Konnte man sich so eine Geschichte ausdenken?
Was sollte sie tun? Sie musste vom Schlimmsten ausgehen. Wenn sich dann herausstellte, dass es nur eine erdachte Geschichte gewesen war, um die Therapeutin mal im Urlaub anzurufen, okay, das war nicht besonders erfreulich, aber man konnte es bearbeiten, konnte herausfinden, was dahintersteckte.
Aber wenn es stimmte, und sie nahm es nicht ernst?
Nicht auszudenken.
In den nächsten zwei Stunden vollführte Nina per Ferngespräch aus Paris eine therapeutische Leistung, die geradezu akrobatisch war: Sie holte Sarah in den Vordergrund und sorgte dafür, dass der Rest der vertrauten Truppe amnestisch war für das folgende Gespräch – indem sie jeden an seinen sicheren Ort verfrachtete, ob das mit Geheimcode gesicherte Computerdateien waren oder Inseln in der Südsee, Burgen und Schlösser,Verliese, Baumwipfel.

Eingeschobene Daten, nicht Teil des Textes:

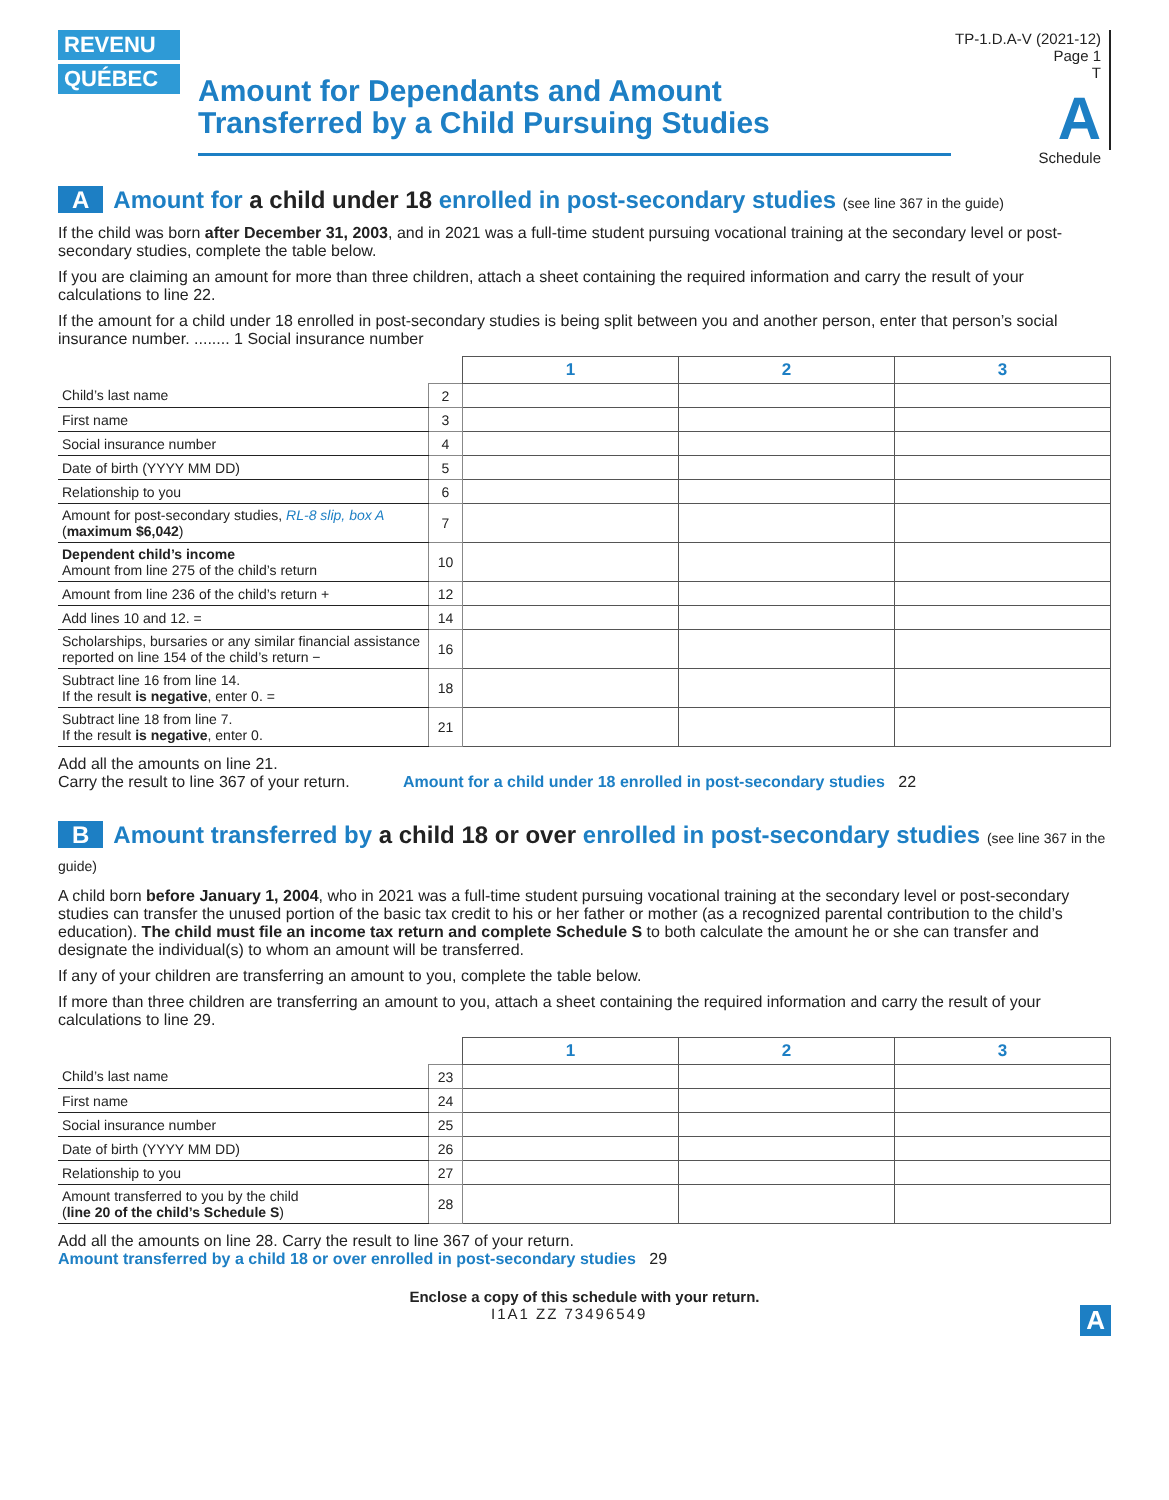REVENU
QUÉBEC
Amount for Dependants and Amount
Transferred by a Child Pursuing Studies
TP-1.D.A-V (2021-12) Page 1
T
A
Schedule
A Amount for a child under 18 enrolled in post-secondary studies (see line 367 in the guide)
If the child was born after December 31, 2003, and in 2021 was a full-time student pursuing vocational training at the secondary level or post-secondary studies, complete the table below.
If you are claiming an amount for more than three children, attach a sheet containing the required information and carry the result of your calculations to line 22.
If the amount for a child under 18 enrolled in post-secondary studies is being split between you and another person, enter that person’s social insurance number. ........ 1 Social insurance number
| | | 1 | 2 | 3 |
| Child’s last name | 2 | | | |
| First name | 3 | | | |
| Social insurance number | 4 | | | |
| Date of birth (YYYY MM DD) | 5 | | | |
| Relationship to you | 6 | | | |
| Amount for post-secondary studies, RL-8 slip, box A ( maximum $6,042 ) | 7 | | | |
| Dependent child’s income Amount from line 275 of the child’s return | 10 | | | |
| Amount from line 236 of the child’s return + | 12 | | | |
| Add lines 10 and 12. = | 14 | | | |
| Scholarships, bursaries or any similar financial assistance reported on line 154 of the child’s return − | 16 | | | |
| Subtract line 16 from line 14. If the result is negative , enter 0. = | 18 | | | |
| Subtract line 18 from line 7. If the result is negative , enter 0. | 21 | | | |
Add all the amounts on line 21.
Carry the result to line 367 of your return. Amount for a child under 18 enrolled in post-secondary studies 22
B Amount transferred by a child 18 or over enrolled in post-secondary studies (see line 367 in the guide)
A child born before January 1, 2004, who in 2021 was a full-time student pursuing vocational training at the secondary level or post-secondary studies can transfer the unused portion of the basic tax credit to his or her father or mother (as a recognized parental contribution to the child’s education). The child must file an income tax return and complete Schedule S to both calculate the amount he or she can transfer and designate the individual(s) to whom an amount will be transferred.
If any of your children are transferring an amount to you, complete the table below.
If more than three children are transferring an amount to you, attach a sheet containing the required information and carry the result of your calculations to line 29.
| | | 1 | 2 | 3 |
| Child’s last name | 23 | | | |
| First name | 24 | | | |
| Social insurance number | 25 | | | |
| Date of birth (YYYY MM DD) | 26 | | | |
| Relationship to you | 27 | | | |
| Amount transferred to you by the child ( line 20 of the child’s Schedule S ) | 28 | | | |
Add all the amounts on line 28. Carry the result to line 367 of your return.
Amount transferred by a child 18 or over enrolled in post-secondary studies 29
Enclose a copy of this schedule with your return.
I1A1 ZZ 73496549 A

Außerdem scharte Paddy, eine besonders sanfte innere Helferpersönlichkeit, die Kleinen um sich und erzählte ihnen Geschichten – lenkte sie ab.
Dann machte Nina Temberg Sarah und Herold miteinander bekannt. Zu dritt hielten sie eine Telefonkonferenz ab. Dabei war Nina immer bewusst, dass im Hintergrund weitere fünf Personen lauschten, die sie noch überhaupt nicht kannte. Und mindestens eine davon war eine hemmungslose Verräterin.
Sie beschlossen, dass die anderen Innenpersonen nichts erfahren würden, bis Nina in der nächsten Woche wieder zu Hause sei. So lange würden sie nachdenken, was zu tun sein.
Das Ergebnis wurde Nina gleich zu Beginn der Stunde mitgeteilt: Sarah musste alle sechs integrieren. Anders ginge es nicht, nur so konnten sie sicher sein, dass Moira nichts verriete, und sie hätten Zeit gewonnen. Sie bestanden darauf, dass sie zu diesem einen Treffen mit den Tätern noch hingehen müssten. Nina konnte das nicht verstehen. Bewusst irgendwohin marschieren, wenn man weiß, man wird vergewaltigt?